Introduction to Job Scheduling
Last updated on 2025-11-04 | Edit this page
Estimated time: 0 minutes
Overview
Questions
- What is a job scheduler and why is it needed?
- What is the difference between a login node and a compute node?
- How can I see the available resources and queues?
- What is a job submission script?
- How do I submit, monitor, and cancel a job?
- How (and when) should I use an interactive job?
Objectives
- Describe briefly what a job scheduler does
- Contrast when to run programs on an HPC login node vs running them on a compute node
- Summarise how to query the available resources on an HPC system
- Describe a minimal job submission script and parameters that need to be specified
- Summarise how to submit a batch job and monitor it until completion
- Summarise the process for requesting and using an interactive job
An HPC cluster has thousands of nodes shared by many users. A job scheduler is the software that manages this, deciding who gets what resources and when. It ensures that tasks run efficiently and fairly, matching a job’s resource request to available hardware. On Iridis, the scheduler is Slurm, but the concepts are transferable to other schedulers such as PBS.
The scheduler acts like a manager at a popular restaurant. You must queue to get in, and you must wait for a table to become free. This is why your jobs may sit in a queue before they start, unlike on your computer. In this episode, we’ll look at what a job scheduler is and how you interact with it to get your jobs running on Iridis.

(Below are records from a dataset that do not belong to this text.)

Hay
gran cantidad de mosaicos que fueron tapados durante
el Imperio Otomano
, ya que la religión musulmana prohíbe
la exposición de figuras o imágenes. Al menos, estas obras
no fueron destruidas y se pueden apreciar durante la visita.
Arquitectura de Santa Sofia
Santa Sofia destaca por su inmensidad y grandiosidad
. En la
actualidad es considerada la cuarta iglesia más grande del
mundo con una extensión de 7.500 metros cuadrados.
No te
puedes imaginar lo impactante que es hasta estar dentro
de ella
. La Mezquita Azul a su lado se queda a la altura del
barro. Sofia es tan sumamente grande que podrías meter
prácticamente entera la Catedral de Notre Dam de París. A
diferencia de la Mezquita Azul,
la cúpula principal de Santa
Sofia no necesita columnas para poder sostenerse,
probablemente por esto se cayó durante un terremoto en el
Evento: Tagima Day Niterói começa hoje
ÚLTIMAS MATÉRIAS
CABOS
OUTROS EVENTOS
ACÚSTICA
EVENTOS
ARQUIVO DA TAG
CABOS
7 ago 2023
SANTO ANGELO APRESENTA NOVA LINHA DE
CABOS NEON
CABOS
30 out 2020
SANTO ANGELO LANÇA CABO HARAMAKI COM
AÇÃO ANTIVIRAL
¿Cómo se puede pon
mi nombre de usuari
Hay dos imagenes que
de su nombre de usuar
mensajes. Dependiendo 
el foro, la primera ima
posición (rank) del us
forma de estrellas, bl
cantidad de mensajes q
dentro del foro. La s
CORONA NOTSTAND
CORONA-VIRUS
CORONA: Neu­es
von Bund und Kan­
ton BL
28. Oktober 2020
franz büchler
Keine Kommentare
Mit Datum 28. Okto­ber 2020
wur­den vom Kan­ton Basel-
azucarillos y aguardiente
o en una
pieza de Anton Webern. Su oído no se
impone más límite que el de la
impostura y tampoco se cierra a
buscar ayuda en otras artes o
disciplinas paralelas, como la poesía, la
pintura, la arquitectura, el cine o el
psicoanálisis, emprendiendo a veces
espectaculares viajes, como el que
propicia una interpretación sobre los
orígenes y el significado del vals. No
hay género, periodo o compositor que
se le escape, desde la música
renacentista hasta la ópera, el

Can I run jobs on the login nodes?
On Iridis, and all HPC clusters, the login nodes are intended only for light and short tasks such as editing files, managing data, compiling code and submitting/monitoring jobs in the queue.
You must not run computationally intensive or long-running tasks on them. Login nodes are a shared resource for all users to access the system, and so running intensive jobs on them slows the system down for everyone. Any such process will be ended automatically, and repeated misuse may lead to your access to Iridis being restricted. To enforce this, login nodes have strict resource limits. You are limited to 64 GB of RAM and 2 CPUs (Iridis X also provides an NVIDIA L4 GPU).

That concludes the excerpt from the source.